■ Passage given:
## BEGIN

BMW 2 Series Coupe Review
Striking looks, powerful engines and reasonable luggage space make the 2 Series Coupe a tempting alternative to a hot hatchback
Strengths & weaknesses
Small two-door, four-seat coupes aren’t quite as fashionable as they once were, so there’s less choice than there was in the past, but fortunately, BMW still persists with its version: the 2 Series Coupe.
The 2 Series is ideal for anyone looking for a sharply-styled small coupe that’s great fun to drive but with enough space to carry a reasonable amount of luggage and to accommodate the occasional rear-seat passengers.
It shares many of its parts with much larger 3 Series and 4 Series models including the engines, gearboxes and running gear. This means that there’s a punchy turbocharged six-cylinder engine at the top of the range - which produces a distinctive roar when worked hard, that makes it stand out from the smaller engines - while you get a choice of four-wheel-drive or rear-wheel-drive to get the power to the road. It also shares suspension parts with the Z4 two-seater sports car. All this means that the 2 Series should live up to BMW’s reputation as a builder of cars that are great fun to drive.
Perhaps a little confusingly, the 2 Series Coupe has very little in common with the four-door 2 Series Gran Coupe, which is actually effectively a saloon version of the BMW 1 Series hatchback, a rival for the Volkswagen Golf and Audi A3.

## END

(Raw records)
## BEGIN

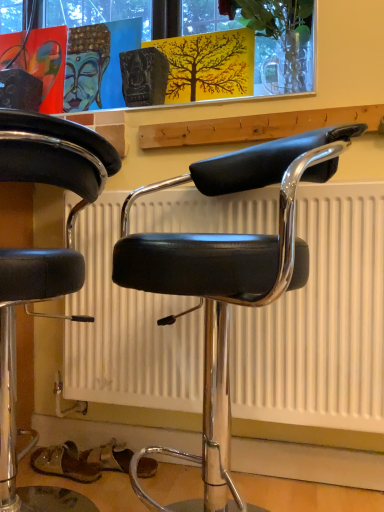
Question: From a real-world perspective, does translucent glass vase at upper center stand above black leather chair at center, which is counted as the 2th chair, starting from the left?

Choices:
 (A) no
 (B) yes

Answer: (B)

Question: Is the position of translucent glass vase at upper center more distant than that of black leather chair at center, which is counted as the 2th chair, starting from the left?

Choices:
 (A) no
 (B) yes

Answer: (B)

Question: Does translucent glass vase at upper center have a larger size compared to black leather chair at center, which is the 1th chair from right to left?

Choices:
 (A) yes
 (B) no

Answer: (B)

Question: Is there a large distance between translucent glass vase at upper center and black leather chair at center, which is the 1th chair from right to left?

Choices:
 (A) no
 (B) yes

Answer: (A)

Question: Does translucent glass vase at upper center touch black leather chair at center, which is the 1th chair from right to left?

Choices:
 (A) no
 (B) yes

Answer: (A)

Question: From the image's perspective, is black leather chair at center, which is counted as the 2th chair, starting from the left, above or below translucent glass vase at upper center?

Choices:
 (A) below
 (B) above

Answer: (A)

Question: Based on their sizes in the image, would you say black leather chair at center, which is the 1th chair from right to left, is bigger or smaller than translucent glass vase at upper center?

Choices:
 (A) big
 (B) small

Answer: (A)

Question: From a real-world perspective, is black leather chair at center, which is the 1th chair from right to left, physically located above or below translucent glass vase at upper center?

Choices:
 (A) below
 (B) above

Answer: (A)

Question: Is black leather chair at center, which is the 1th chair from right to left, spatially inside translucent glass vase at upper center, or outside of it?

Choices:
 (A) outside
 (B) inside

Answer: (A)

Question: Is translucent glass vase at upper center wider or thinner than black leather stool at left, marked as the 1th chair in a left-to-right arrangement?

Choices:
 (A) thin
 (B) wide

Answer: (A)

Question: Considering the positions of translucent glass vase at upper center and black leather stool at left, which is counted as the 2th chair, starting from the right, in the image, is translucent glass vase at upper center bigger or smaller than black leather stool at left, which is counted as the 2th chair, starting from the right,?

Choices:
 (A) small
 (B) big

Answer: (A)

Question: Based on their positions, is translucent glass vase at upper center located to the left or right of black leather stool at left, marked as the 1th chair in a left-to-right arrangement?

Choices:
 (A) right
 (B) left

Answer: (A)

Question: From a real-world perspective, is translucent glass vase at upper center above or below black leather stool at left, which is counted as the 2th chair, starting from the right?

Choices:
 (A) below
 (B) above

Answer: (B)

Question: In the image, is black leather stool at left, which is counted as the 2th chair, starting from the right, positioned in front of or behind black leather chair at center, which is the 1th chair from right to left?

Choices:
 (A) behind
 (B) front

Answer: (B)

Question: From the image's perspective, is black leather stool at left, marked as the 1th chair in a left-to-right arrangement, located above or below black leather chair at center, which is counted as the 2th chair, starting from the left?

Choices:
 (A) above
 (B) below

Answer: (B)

## END
## BEGIN

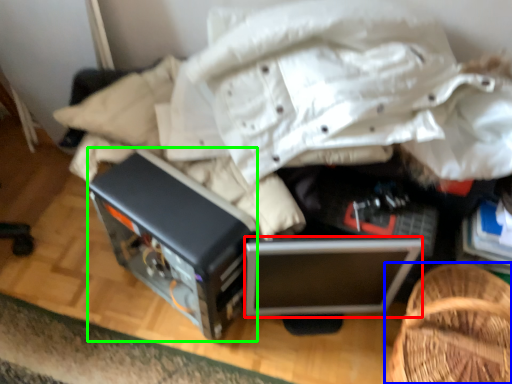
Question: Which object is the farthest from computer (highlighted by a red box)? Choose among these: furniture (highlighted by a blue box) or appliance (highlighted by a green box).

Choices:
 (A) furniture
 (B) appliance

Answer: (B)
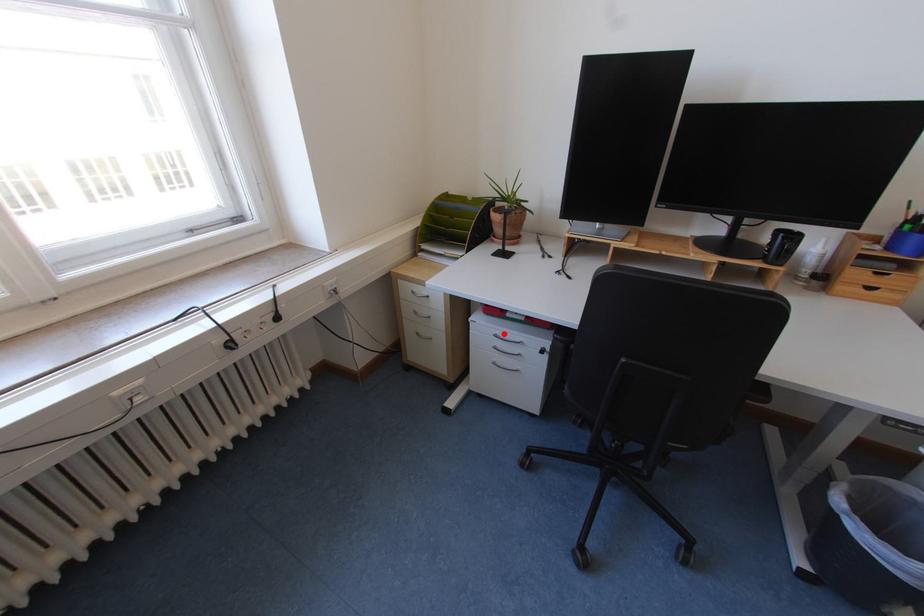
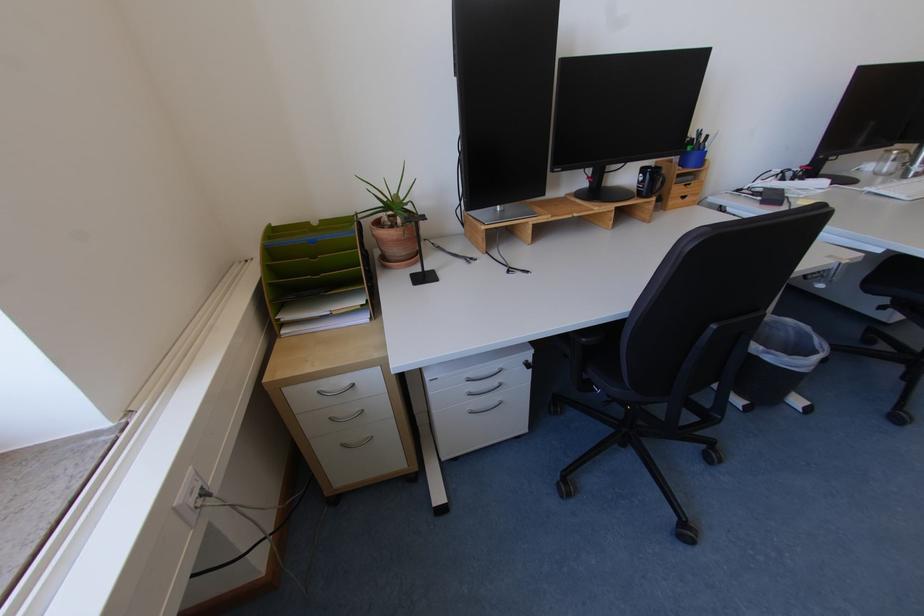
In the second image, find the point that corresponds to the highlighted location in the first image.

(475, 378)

## END
## BEGIN

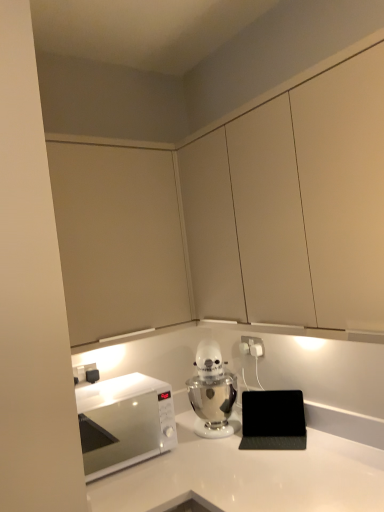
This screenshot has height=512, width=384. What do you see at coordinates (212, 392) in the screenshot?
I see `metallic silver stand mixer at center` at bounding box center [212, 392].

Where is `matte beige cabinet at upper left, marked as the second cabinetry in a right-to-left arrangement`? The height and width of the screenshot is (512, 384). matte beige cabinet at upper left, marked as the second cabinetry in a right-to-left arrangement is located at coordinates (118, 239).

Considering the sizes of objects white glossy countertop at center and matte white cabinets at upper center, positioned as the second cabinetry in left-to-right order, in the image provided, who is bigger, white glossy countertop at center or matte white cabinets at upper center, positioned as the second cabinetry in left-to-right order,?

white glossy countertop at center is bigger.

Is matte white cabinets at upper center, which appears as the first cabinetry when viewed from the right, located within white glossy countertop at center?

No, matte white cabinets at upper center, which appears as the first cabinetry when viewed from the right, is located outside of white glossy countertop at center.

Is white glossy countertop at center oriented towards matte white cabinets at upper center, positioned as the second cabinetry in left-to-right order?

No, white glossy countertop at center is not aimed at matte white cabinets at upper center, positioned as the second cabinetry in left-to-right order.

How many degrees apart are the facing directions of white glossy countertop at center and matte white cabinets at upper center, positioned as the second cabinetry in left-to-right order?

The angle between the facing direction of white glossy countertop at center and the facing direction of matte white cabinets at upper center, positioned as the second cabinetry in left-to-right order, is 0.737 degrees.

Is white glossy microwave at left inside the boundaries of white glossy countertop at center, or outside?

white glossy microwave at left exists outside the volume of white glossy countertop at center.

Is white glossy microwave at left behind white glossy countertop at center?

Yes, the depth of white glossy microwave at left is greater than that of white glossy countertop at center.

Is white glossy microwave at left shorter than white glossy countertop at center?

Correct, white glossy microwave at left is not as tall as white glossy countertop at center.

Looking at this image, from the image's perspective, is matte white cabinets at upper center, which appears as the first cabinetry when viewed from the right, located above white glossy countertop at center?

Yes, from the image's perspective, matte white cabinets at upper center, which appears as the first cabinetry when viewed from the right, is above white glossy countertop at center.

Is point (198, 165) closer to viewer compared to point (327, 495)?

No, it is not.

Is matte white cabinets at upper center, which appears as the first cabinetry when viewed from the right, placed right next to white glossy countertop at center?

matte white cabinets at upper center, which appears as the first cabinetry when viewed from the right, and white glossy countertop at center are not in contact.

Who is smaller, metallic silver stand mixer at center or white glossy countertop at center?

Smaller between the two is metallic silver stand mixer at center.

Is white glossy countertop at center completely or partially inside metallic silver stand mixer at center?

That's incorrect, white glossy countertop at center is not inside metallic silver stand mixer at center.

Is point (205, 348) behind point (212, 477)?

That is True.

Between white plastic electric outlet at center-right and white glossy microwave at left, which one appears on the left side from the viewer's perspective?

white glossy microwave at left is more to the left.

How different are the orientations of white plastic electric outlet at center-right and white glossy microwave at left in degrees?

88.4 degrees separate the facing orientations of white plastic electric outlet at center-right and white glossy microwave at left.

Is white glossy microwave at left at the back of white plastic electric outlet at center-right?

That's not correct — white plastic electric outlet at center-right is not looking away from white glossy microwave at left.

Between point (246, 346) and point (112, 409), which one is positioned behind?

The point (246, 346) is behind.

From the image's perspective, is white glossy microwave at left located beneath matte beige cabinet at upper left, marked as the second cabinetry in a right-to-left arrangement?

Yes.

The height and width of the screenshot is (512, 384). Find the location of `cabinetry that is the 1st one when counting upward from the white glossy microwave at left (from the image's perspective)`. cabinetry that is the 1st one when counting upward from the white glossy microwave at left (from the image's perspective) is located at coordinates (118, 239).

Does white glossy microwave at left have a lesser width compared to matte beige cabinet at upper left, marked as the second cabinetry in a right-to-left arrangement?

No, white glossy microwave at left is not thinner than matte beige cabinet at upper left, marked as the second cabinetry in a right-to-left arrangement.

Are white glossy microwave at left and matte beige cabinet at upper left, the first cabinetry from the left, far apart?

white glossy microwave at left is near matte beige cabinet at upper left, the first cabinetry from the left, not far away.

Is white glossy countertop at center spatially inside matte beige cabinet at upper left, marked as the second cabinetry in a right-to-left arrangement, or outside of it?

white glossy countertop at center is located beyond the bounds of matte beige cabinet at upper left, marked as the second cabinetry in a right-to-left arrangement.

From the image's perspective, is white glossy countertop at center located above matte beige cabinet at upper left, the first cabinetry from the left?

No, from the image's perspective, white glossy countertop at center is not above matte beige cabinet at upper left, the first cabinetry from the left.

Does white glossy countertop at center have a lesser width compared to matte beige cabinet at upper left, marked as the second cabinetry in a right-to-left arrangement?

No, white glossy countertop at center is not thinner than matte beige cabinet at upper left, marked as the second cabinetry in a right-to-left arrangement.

## END

■ Tasks to perform:
[A] Which car does the BMW 2 Series Coupe review say shares suspension parts with the 2 Series?
[B] Carry on the BMW 2 Series Coupe review from its last sentence.

■ Outputs in order:
[A] The Z4 two-seater sports car.

[B]
Engine choices include a 2.0-litre turbocharged four-cylinder petrol engine with 184hp in the 220i. Topping the range is the M240i xDrive, which gets a hugely powerful 3.0-litre turbocharged six-cylinder engine with 374hp and four-wheel-drive. This promises the prospect of a 0-62mph time of around 4.3 seconds, which is the type of figure you'd expect from a serious sports car. All 2 Series Coupe models feature an eight-speed automatic gearbox as standard.
Unusually for a sporty car launched in the 2020s, the 2 Series Coupe does still include a diesel option. The 220d makes 190hp from its 2.0-litre turbocharged diesel engine, with mild hybrid technology helping to boost its claimed fuel economy to just over 60mpg. It's actually quicker than the 220i petrol, too, which gives it an impressive on-paper mix of performance and efficiency.
All 2 Series Coupes in the UK come in ‘M Sport’ trim. This means they get 18-inch alloy wheels as standard, plus a sporty-looking front bumper and rear diffuser, and gloss-black trim highlights rather than chrome.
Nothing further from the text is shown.